Net Neutrality: The argument continues

by Prasad Krishna last modified May 09, 2015 11:35 AM
Opposing camps pitch their views on what zero rating and differential access to the internet would mean in India.

The interview was published by Forbes India magazine on April 29, 2015. Pranesh Prakash gave his inputs.


The debate on net neutrality in India is playing out on the internet, social media, television and newspapers. On one side, there are telecom service providers who believe in services such as zero rating and sponsor-enabled free access to the internet for consumers; on the other, there are proponents of free and fair access to the internet who consider variable access as a violation of the principles of net neutrality.

The Telecom Regulatory Authority of India (Trai) has launched a consultation paper, inviting views from the public to analyse the implications of the growth of internet services, apps, over-the-top services (OTTs) and consider changes required in the current regulatory framework.

To get both sides of the argument, Forbes India spoke to Rajan Mathews, director general at the Cellular Operators Association of India, and Pranesh Prakash, policy director at The Centre for Internet & Society (CIS), a Bangalore-based, non-profit, research and policy advocacy.
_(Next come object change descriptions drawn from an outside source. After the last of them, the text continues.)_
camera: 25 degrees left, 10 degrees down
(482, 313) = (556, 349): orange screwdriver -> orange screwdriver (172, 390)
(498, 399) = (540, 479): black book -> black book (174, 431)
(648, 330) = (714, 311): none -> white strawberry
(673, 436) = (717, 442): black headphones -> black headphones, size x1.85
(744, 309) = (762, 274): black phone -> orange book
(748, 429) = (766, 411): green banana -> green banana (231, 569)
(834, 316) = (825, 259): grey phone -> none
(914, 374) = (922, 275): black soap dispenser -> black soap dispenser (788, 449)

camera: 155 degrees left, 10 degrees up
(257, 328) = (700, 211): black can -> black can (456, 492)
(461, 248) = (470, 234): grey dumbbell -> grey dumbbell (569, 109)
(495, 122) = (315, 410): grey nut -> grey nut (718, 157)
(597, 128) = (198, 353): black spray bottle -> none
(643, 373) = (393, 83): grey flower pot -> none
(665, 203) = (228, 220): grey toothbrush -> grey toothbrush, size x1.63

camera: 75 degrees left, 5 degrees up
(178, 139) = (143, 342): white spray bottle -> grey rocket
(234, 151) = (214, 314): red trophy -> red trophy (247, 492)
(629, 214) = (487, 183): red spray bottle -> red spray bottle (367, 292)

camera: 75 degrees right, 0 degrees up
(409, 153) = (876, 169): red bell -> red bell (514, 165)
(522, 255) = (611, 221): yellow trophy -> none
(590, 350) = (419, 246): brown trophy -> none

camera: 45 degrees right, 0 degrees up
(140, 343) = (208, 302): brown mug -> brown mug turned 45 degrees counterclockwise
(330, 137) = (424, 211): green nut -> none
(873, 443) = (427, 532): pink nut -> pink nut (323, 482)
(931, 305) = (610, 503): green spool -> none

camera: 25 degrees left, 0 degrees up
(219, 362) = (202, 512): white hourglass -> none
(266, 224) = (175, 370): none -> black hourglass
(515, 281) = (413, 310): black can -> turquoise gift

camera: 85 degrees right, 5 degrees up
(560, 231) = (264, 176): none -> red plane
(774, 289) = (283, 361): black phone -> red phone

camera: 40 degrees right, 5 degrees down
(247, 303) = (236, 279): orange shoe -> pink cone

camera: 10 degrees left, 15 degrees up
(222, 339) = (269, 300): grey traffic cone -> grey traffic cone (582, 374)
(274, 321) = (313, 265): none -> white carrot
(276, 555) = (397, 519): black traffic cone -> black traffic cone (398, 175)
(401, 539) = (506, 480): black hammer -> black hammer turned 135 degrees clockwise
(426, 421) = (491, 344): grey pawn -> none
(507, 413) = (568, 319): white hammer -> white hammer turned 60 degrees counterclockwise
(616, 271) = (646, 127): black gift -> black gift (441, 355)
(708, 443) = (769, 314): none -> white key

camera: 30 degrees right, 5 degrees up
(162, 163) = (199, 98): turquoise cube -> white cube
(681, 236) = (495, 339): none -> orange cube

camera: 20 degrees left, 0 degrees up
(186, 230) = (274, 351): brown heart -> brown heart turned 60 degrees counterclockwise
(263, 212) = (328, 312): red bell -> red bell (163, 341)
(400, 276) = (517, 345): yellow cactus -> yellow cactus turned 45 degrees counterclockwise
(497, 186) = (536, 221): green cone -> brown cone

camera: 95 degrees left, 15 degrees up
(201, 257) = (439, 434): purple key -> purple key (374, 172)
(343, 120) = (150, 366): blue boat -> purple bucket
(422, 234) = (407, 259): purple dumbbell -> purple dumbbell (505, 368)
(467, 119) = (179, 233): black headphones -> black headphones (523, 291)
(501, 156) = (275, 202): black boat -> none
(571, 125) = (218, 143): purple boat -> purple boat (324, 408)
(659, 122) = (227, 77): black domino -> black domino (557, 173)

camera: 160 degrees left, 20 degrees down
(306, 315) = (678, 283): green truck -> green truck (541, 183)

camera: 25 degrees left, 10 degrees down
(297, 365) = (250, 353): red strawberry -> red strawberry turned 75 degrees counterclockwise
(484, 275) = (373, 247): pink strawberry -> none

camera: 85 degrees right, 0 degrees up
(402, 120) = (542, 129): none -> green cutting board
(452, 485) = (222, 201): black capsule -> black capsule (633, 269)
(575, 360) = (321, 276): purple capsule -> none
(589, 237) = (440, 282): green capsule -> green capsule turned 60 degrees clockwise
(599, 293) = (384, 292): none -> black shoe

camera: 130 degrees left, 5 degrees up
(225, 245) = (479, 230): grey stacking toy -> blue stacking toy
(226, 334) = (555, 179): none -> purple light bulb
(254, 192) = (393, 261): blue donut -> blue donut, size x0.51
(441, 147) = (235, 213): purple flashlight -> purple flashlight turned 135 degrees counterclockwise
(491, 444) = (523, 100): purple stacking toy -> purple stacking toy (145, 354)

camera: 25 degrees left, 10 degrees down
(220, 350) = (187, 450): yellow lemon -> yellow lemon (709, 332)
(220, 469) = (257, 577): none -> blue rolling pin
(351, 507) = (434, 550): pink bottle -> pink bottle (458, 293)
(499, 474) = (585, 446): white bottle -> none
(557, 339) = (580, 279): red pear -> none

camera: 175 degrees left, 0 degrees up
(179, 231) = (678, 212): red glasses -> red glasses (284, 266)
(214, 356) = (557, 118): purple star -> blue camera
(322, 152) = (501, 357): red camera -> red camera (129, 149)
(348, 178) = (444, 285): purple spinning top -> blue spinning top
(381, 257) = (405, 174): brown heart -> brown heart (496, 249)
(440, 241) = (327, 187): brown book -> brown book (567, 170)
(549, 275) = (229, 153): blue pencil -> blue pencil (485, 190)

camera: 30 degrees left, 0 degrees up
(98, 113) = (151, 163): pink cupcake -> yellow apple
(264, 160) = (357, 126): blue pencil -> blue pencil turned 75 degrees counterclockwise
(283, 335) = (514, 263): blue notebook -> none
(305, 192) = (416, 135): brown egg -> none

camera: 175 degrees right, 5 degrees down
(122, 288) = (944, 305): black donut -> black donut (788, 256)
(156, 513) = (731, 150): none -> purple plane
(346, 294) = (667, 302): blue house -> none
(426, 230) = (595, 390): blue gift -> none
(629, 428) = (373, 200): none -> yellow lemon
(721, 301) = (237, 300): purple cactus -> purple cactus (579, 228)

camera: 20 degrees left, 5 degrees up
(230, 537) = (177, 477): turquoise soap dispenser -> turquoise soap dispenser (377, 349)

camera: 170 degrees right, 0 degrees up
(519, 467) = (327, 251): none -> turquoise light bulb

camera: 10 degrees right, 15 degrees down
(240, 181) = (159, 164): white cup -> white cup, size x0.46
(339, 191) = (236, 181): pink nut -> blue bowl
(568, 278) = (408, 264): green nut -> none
Q. How are zero rating and net neutrality linked? And if they are separate issues, what differentiates them?
Rajan Mathews:
Zero rating and net neutrality are two separate issues. Net neutrality is about not denying access, and about the absence of unreasonable differentiation on the part of network operators in transmitting internet traffic. Zero rating is when operators subsidise tariffs as a result of commercial arrangements with application providers who do not discriminate against the customer, but provide a benefit. Zero rating is not a net neutrality issue since access to all content and applications remains open. Such arrangements increase social welfare by transferring the cost of internet access from consumers to content providers. If a content provider deems its revenues to be substantial and wishes to engage in distribution arrangements with last-mile access providers to subsidise access to its services, it should be allowed to do so. Zero rating should be the customer’s choice.

Pranesh Prakash:
The issues of net neutrality and zero rating are intrinsically linked. Zero rating is the practice of not counting certain traffic towards a subscriber’s regular internet usage. The motivations for zero rating are many. Unbundling is one. For example, a consumer wishes to use a WhatsApp pack as opposed to accessing WhatsApp through the regular internet pack. Self-interest is another: Showcase the internet’s value through cheap or free packs of certain internet services so that customers graduate to higher data packages.

All forms of zero rating—zero-priced, fixed-priced, subscriber-paid or internet service provider (ISP)-paid, content-based or content provider-based—have one thing in common: They are instances of discrimination on the network. This links it to net neutrality, which, at its core, is a question about discrimination by ISPs.

We shouldn’t only be focussed on the existing models of zero rating while regulating it, but also on the models that may emerge in the future.

Q. Zero rating is seen as an attempt to give internet access to millions of Indians who can’t afford an internet connection. Is there a different, but net-neutral, way to do this?
Mathews:
Zero rating is [offered] in the nature of a subsidy, which is prevalent and practiced in all forms of businesses. For example, MS Office is available at different rates to different consumers such as homes and businesses, students and enterprises. It is for the consumer to choose which version to buy. The same should be applicable to telecom services as well.

Prakash: Just because something provides access to the bottom of the pyramid doesn’t make it something we should have. For example, predatory pricing is something that might benefit all subscribers in the short term but, over time, it harms the market, competition and consumers. Suppose all ISPs are mandated to provide internet for free to everyone; in the short run, everyone will get free internet but it’s not a sustainable business practice for ISPs.  If free internet can be sustainably provided, that’s not harmful. The current debate is to evaluate if we can ensure a method where we can have competition while providing access to the bottom of the pyramid.